### What the exercise asks
Reproduce the entries that follow exactly, dropping each image.

Stored data entries
- - - -

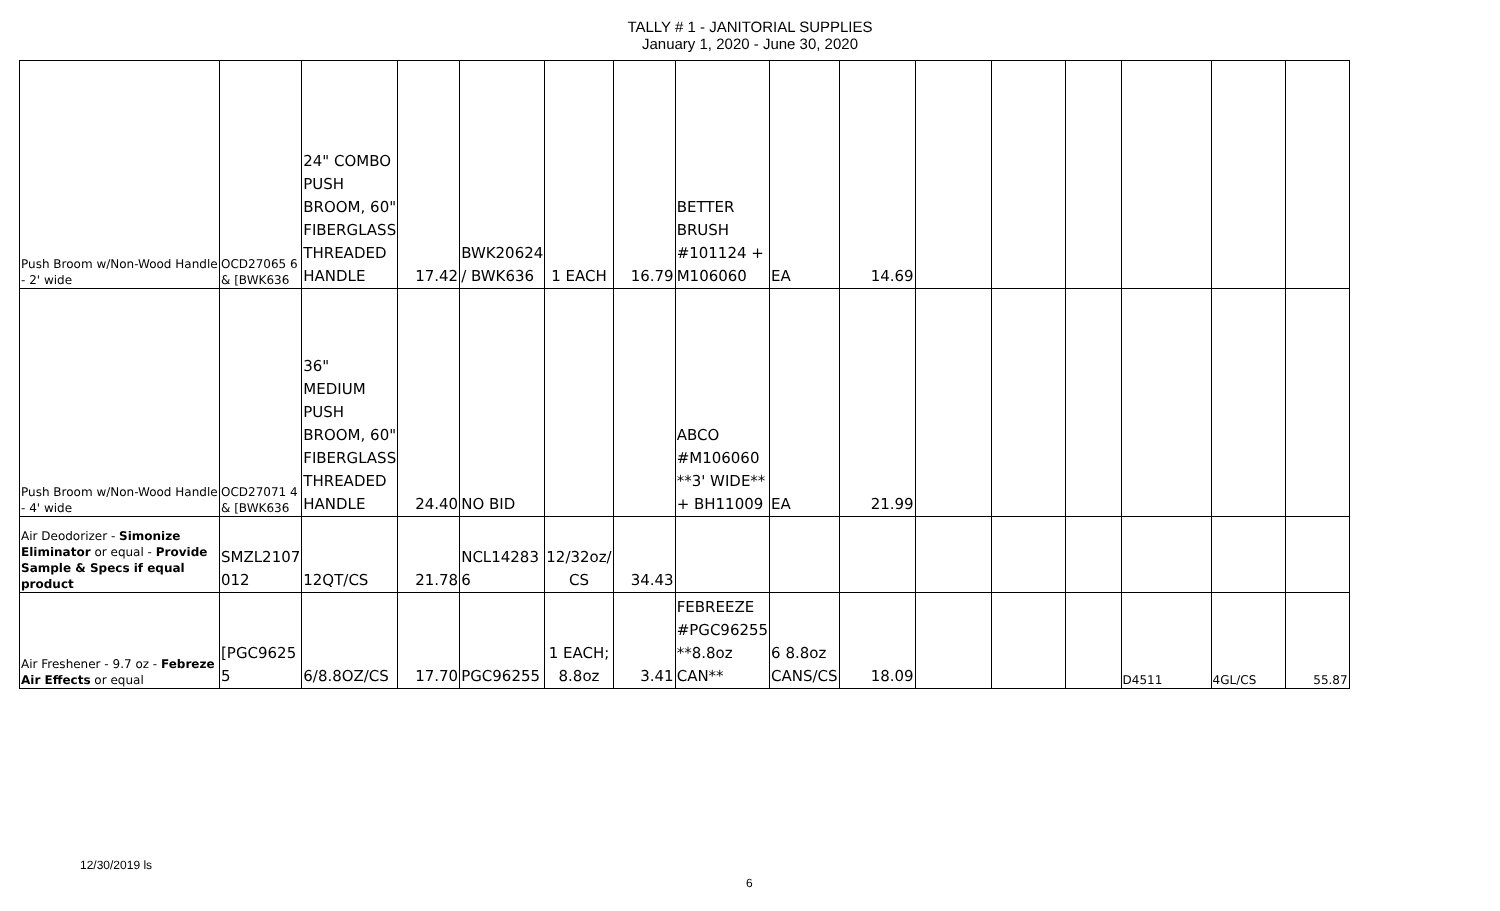TALLY # 1 - JANITORIAL SUPPLIES
January 1, 2020 - June 30, 2020
| Push Broom w/Non-Wood Handle - 2' wide | OCD27065 6 & [BWK636 | 24" COMBO PUSH BROOM, 60" FIBERGLASS THREADED HANDLE | 17.42 | BWK20624 / BWK636 | 1 EACH | 16.79 | BETTER BRUSH #101124 + M106060 | EA | 14.69 | | | | | | |
| Push Broom w/Non-Wood Handle - 4' wide | OCD27071 4 & [BWK636 | 36" MEDIUM PUSH BROOM, 60" FIBERGLASS THREADED HANDLE | 24.40 | NO BID | | | ABCO #M106060 **3' WIDE** + BH11009 | EA | 21.99 | | | | | | |
| Air Deodorizer - Simonize Eliminator or equal - Provide Sample & Specs if equal product | SMZL2107 012 | 12QT/CS | 21.78 | NCL14283 6 | 12/32oz/ CS | 34.43 | | | | | | | | | |
| Air Freshener - 9.7 oz - Febreze Air Effects or equal | [PGC9625 5 | 6/8.8OZ/CS | 17.70 | PGC96255 | 1 EACH; 8.8oz | 3.41 | FEBREEZE #PGC96255 **8.8oz CAN** | 6 8.8oz CANS/CS | 18.09 | | | | D4511 | 4GL/CS | 55.87 |
12/30/2019 ls
6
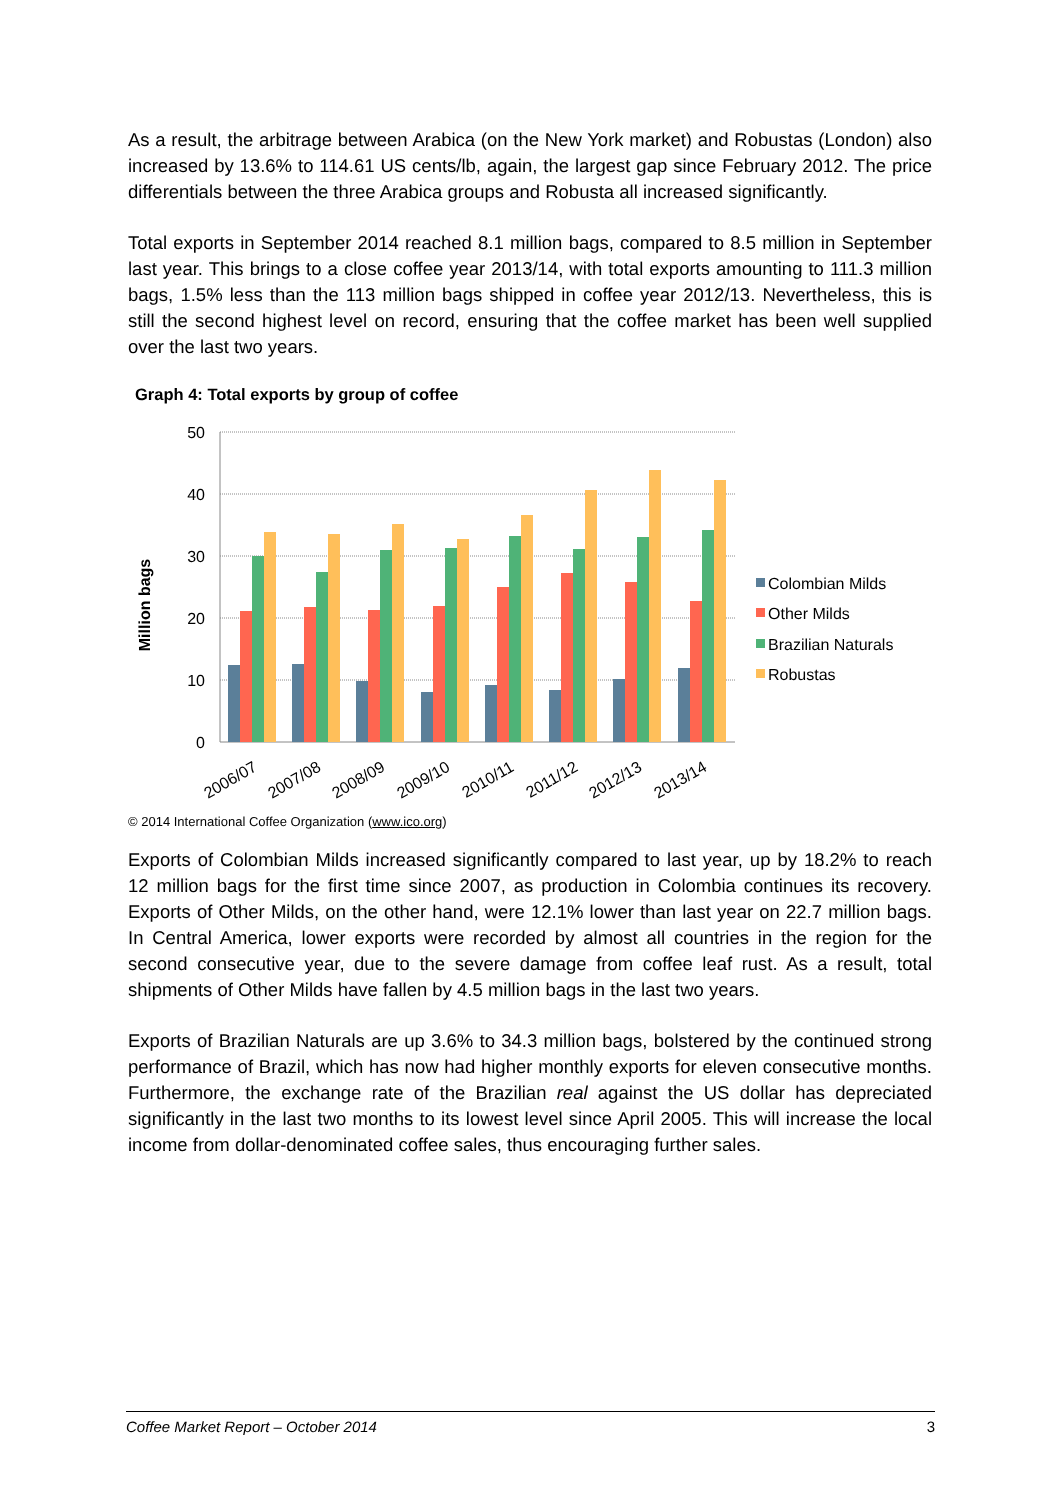As a result, the arbitrage between Arabica (on the New York market) and Robustas (London) also increased by 13.6% to 114.61 US cents/lb, again, the largest gap since February 2012. The price differentials between the three Arabica groups and Robusta all increased significantly.
Total exports in September 2014 reached 8.1 million bags, compared to 8.5 million in September last year. This brings to a close coffee year 2013/14, with total exports amounting to 111.3 million bags, 1.5% less than the 113 million bags shipped in coffee year 2012/13. Nevertheless, this is still the second highest level on record, ensuring that the coffee market has been well supplied over the last two years.
Graph 4: Total exports by group of coffee
50
40
30
20
10
0
Million bags
2006/07
2007/08
2008/09
2009/10
2010/11
2011/12
2012/13
2013/14
Colombian Milds
Other Milds
Brazilian Naturals
Robustas
© 2014 International Coffee Organization (www.ico.org)
Exports of Colombian Milds increased significantly compared to last year, up by 18.2% to reach 12 million bags for the first time since 2007, as production in Colombia continues its recovery. Exports of Other Milds, on the other hand, were 12.1% lower than last year on 22.7 million bags. In Central America, lower exports were recorded by almost all countries in the region for the second consecutive year, due to the severe damage from coffee leaf rust. As a result, total shipments of Other Milds have fallen by 4.5 million bags in the last two years.
Exports of Brazilian Naturals are up 3.6% to 34.3 million bags, bolstered by the continued strong performance of Brazil, which has now had higher monthly exports for eleven consecutive months. Furthermore, the exchange rate of the Brazilian real against the US dollar has depreciated significantly in the last two months to its lowest level since April 2005. This will increase the local income from dollar-denominated coffee sales, thus encouraging further sales.
Coffee Market Report – October 2014 3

- - - -

### The answer
TALLY # 1 - JANITORIAL SUPPLIES
January 1, 2020 - June 30, 2020
| Push Broom w/Non-Wood Handle - 2' wide | OCD27065 6 & [BWK636 | 24" COMBO PUSH BROOM, 60" FIBERGLASS THREADED HANDLE | 17.42 | BWK20624 / BWK636 | 1 EACH | 16.79 | BETTER BRUSH #101124 + M106060 | EA | 14.69 | | | | | | |
| Push Broom w/Non-Wood Handle - 4' wide | OCD27071 4 & [BWK636 | 36" MEDIUM PUSH BROOM, 60" FIBERGLASS THREADED HANDLE | 24.40 | NO BID | | | ABCO #M106060 **3' WIDE** + BH11009 | EA | 21.99 | | | | | | |
| Air Deodorizer - Simonize Eliminator or equal - Provide Sample & Specs if equal product | SMZL2107 012 | 12QT/CS | 21.78 | NCL14283 6 | 12/32oz/ CS | 34.43 | | | | | | | | | |
| Air Freshener - 9.7 oz - Febreze Air Effects or equal | [PGC9625 5 | 6/8.8OZ/CS | 17.70 | PGC96255 | 1 EACH; 8.8oz | 3.41 | FEBREEZE #PGC96255 **8.8oz CAN** | 6 8.8oz CANS/CS | 18.09 | | | | D4511 | 4GL/CS | 55.87 |
12/30/2019 ls
6
As a result, the arbitrage between Arabica (on the New York market) and Robustas (London) also increased by 13.6% to 114.61 US cents/lb, again, the largest gap since February 2012. The price differentials between the three Arabica groups and Robusta all increased significantly.
Total exports in September 2014 reached 8.1 million bags, compared to 8.5 million in September last year. This brings to a close coffee year 2013/14, with total exports amounting to 111.3 million bags, 1.5% less than the 113 million bags shipped in coffee year 2012/13. Nevertheless, this is still the second highest level on record, ensuring that the coffee market has been well supplied over the last two years.
Graph 4: Total exports by group of coffee
50
40
30
20
10
0
Million bags
2006/07
2007/08
2008/09
2009/10
2010/11
2011/12
2012/13
2013/14
Colombian Milds
Other Milds
Brazilian Naturals
Robustas
© 2014 International Coffee Organization (www.ico.org)
Exports of Colombian Milds increased significantly compared to last year, up by 18.2% to reach 12 million bags for the first time since 2007, as production in Colombia continues its recovery. Exports of Other Milds, on the other hand, were 12.1% lower than last year on 22.7 million bags. In Central America, lower exports were recorded by almost all countries in the region for the second consecutive year, due to the severe damage from coffee leaf rust. As a result, total shipments of Other Milds have fallen by 4.5 million bags in the last two years.
Exports of Brazilian Naturals are up 3.6% to 34.3 million bags, bolstered by the continued strong performance of Brazil, which has now had higher monthly exports for eleven consecutive months. Furthermore, the exchange rate of the Brazilian real against the US dollar has depreciated significantly in the last two months to its lowest level since April 2005. This will increase the local income from dollar-denominated coffee sales, thus encouraging further sales.
Coffee Market Report – October 2014 3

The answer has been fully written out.